Os edifícios de Peter Zumthor nada têm de triunfal. Parecem desprovidos dos gestos de uma arrogância reprimida, da grandiosidade da prestigiada arquitectura contemporânea, desprovidos da urgência de ter de atrair a atenção geral no espaço público. Não que evitem timidamente algo que inspire o espanto. Nada disso. E certamente não lhes falta estilo pessoal e individualidade.

Quase todos se tornaram atracções visuais, destinos turísticos para os amantes da arte. A arquitectura de Zumthor é distinta, destaca-se da sua envolvência, e dispensa um gesto extravagante para se fazer notar. Está simplesmente ali, pungente, confiante, e como que se sempre ali tivesse estado - como se não pudesse ser de outra forma. Esta arquitectura é atravessada por um forte sentido de dignidade que inclui o respeito pela vulnerabilidade do local da construção, pela preciosidade dos materiais de construção. [...]
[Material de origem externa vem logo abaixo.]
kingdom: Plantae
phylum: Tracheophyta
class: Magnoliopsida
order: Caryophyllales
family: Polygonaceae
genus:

Com Peter Zumthor, damos por nós em espaços que querem na realidade ser espaços interiores, assinalando onde o mundo termina, que não fazem uso de enormes fachadas envidraçadas para fingir que dentro e fora são a mesma coisa, tirando a diferença de temperatura. Estas paredes são muito mais do que as paredes de um edifício; possuem a sua própria qualidade hermética, sem igual no contexto da arquitectura contemporânea. Mas não são herméticas no sentido que associamos ao cativeiro, não suscitam o instinto da fuga. É uma qualidade hermética que nos faz sentir em casa, seguros. É por esse motivo que, mesmo sem decorações, nos sentimos bastante à vontade nos três pisos da exposição do Kunsthaus Bregenz. Onde quer que estejamos, parece-nos o lugar adequado e não nos sentimos impelidos a abandonar o centro da sala para nos refugiarmos na segurança das paredes. Mesmo no centro, não nos sentimos abalados pelas proporções monumentais. [...]

Preciso ainda de encontrar a palavra certa para descrever a arquitectura de Zumthor. Em parte, ela envolve a indestrutibilidade das formas arcaicas de construção. Envolve a nobreza da laca japonesa. Envolve a certeza no uso de formas que se concentram perfeitamente nelas mesmas. Será “certa” a palavra certa? A arquitectura de Peter Zumthor: a contradição mais convincente ao desconsolo com que Adorno se recusou a admitir a vida certa na vida falsa. Onde existe o lugar certo, a vida não pode ser assim tão falsa.